§ STUDY TEXT
"""

# 1965-67 hood scoop insert mounting hardware



## 3rd1967gto (Jun 12, 2011)

I need to find the right size threaded rod/screws for my 1967 gto hood scoop insert to secure the insert to the hood. Any help appreciated.


----------



## Matthew (Feb 11, 2011)

Look at page 98 of the Ames Performance Engineering catalog. Matt


----------



## Matthew (Feb 11, 2011)

OK, bad counsel... I looked and do not see any discussion of hardware for hood scoops. Might call them. Matt


----------



## rickm (Feb 8, 2012)

ive had it apart before ,but never bothered to identify thread size n pitch. if nobody here can help you, go to your local hardware store with the insert and you can identify the stud size by threading them in gently with your fingers. you might not find studs at the hardeware store ,but bolts or screws with the same thread. those studs have special nuts that have a "shoulder" on them. nobody makes a hardware kit for the insert?


----------



## Goat Roper (Oct 28, 2014)

Mine had one missing in the front and it was partially stripped out.
I cut off a 1/4" coarse thread bolt to make the stud and threaded it in there with some JB weld.
The nut I used has a washer shoulder, not factory but it is covered with the hood pad.

"""

§ DATA SHOWN
"""

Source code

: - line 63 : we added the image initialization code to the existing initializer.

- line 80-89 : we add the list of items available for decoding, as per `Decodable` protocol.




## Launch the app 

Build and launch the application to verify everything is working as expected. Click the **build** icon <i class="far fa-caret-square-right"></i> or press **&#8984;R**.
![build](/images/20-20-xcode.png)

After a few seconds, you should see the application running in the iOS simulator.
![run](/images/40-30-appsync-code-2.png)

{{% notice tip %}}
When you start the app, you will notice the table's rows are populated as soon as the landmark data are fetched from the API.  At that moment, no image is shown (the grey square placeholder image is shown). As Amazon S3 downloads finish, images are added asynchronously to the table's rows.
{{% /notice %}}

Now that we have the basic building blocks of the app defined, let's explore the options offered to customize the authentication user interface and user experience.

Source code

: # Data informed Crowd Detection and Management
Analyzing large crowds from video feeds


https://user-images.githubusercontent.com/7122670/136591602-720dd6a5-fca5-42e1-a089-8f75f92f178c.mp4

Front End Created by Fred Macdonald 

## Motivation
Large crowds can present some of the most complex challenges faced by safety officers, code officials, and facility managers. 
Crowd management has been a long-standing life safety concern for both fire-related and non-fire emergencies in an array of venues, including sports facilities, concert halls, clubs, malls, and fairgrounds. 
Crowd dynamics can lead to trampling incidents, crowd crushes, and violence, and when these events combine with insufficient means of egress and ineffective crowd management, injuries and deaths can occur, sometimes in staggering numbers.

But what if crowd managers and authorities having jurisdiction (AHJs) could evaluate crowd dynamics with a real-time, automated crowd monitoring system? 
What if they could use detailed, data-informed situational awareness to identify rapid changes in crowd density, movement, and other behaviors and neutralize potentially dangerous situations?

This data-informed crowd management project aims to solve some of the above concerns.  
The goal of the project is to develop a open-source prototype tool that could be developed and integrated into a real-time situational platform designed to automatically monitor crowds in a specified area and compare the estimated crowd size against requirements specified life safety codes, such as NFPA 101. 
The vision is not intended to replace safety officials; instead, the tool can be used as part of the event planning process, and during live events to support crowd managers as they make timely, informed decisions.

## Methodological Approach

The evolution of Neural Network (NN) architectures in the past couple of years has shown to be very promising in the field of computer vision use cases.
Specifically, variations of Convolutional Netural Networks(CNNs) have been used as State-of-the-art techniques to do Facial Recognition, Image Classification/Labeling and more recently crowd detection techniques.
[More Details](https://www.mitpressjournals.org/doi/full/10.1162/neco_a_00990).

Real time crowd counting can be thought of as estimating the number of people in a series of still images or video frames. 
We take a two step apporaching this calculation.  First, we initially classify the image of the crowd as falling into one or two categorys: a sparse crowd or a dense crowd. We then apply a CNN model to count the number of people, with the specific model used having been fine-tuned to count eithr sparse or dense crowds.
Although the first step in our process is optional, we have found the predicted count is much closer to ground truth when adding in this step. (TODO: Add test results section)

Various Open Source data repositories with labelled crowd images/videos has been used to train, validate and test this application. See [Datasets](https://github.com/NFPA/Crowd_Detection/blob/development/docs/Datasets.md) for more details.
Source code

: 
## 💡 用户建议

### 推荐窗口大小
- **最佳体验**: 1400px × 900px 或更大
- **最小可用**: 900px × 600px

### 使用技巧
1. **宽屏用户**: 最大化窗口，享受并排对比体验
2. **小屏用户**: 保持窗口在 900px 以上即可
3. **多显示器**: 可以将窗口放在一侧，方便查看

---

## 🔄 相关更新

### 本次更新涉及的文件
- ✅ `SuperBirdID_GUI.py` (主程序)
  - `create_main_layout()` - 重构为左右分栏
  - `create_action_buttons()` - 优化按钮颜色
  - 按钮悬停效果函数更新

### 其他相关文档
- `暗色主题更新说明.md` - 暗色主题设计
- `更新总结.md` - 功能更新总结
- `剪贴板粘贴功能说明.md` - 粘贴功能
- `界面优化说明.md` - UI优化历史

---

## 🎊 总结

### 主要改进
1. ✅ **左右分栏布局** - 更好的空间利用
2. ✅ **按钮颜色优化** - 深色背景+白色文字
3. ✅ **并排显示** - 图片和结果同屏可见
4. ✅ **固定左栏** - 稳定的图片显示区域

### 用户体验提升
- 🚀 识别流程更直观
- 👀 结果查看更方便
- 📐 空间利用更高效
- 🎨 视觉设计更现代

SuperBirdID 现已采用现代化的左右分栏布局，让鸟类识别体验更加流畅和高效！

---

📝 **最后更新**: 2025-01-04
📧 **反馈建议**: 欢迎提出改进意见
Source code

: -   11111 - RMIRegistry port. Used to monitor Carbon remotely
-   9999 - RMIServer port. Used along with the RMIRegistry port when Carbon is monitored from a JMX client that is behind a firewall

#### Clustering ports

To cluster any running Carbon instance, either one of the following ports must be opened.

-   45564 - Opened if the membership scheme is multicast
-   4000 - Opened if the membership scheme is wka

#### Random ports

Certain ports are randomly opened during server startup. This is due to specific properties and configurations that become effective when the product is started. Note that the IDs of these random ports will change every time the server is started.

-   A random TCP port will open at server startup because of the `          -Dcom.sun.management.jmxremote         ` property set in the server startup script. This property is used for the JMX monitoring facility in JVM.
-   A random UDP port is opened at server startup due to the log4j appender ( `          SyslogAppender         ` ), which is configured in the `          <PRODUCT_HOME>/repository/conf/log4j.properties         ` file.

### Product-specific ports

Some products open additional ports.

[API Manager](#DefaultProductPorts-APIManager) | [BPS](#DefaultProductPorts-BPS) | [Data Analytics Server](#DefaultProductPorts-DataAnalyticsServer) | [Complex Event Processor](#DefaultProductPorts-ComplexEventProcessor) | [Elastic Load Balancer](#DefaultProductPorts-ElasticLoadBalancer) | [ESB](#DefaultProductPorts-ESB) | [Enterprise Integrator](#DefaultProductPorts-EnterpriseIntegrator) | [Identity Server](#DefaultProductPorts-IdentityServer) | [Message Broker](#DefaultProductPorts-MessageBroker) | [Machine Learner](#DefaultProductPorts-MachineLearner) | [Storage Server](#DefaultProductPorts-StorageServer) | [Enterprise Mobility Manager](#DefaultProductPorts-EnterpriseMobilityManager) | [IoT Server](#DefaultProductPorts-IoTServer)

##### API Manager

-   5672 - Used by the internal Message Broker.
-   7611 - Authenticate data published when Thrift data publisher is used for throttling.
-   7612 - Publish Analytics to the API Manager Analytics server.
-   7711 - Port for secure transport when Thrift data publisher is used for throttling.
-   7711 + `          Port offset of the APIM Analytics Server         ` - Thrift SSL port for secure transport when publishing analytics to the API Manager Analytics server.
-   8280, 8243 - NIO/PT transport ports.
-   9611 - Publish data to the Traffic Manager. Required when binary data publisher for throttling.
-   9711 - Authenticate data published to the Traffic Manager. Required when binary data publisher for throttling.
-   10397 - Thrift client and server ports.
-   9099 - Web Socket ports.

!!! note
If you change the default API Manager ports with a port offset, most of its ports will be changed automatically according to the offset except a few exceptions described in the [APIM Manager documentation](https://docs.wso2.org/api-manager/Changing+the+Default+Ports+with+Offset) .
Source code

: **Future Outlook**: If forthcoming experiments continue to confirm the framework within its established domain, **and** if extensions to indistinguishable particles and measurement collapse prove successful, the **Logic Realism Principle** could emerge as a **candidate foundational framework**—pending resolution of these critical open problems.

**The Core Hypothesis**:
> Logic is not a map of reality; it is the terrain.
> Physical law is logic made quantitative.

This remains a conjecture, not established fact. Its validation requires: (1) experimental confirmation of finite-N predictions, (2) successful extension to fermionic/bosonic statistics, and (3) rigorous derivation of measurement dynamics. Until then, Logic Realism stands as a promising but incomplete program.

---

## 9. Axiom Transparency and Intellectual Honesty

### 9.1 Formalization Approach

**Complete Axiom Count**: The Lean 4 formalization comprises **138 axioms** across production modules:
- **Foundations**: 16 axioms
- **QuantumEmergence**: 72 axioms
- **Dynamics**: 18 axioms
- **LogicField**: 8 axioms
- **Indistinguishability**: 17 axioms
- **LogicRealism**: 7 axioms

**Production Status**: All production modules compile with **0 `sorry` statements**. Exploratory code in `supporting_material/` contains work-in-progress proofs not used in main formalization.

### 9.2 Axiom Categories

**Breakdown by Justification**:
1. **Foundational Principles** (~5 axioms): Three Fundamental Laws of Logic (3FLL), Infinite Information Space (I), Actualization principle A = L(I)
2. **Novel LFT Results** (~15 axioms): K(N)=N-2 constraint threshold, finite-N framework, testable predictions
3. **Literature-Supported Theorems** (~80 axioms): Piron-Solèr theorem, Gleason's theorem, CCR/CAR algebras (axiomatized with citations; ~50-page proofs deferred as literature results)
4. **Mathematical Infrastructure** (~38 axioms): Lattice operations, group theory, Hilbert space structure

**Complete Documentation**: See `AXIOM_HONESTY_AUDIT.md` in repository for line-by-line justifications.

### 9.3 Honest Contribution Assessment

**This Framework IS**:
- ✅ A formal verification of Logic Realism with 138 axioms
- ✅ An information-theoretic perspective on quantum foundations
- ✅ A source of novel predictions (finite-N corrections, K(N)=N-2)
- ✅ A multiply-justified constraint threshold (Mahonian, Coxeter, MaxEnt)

"""

§ EXERCISE A
In the hood scoop thread, what size bolt did Goat Roper cut off to make the missing stud?
§ EXERCISE B
Copy the passage of the hood scoop thread starting with "Mine had one" and going on through "some JB weld.".
§ EXERCISE C
Write what comes next in the hood scoop thread, picking up right after its last post.
You can leave the entries aside; none of them is needed.

§ RESPONSE AREA A
A 1/4" coarse thread bolt.

§ RESPONSE AREA B
Mine had one missing in the front and it was partially stripped out.
I cut off a 1/4" coarse thread bolt to make the stud and threaded it in there with some JB weld.

§ RESPONSE AREA C
----------



## rickm (Feb 8, 2012)

Goat Roper said:


> Mine had one missing in the front and it was partially stripped out.
> I cut off a 1/4" coarse thread bolt to make the stud and threaded it in there with some JB weld.
> The nut I used has a washer shoulder, not factory but it is covered with the hood pad.


wow.that sounds kinda big. its been awhile but I recall the studs being very small diameter. whatever works.


----------



## 3rd1967gto (Jun 12, 2011)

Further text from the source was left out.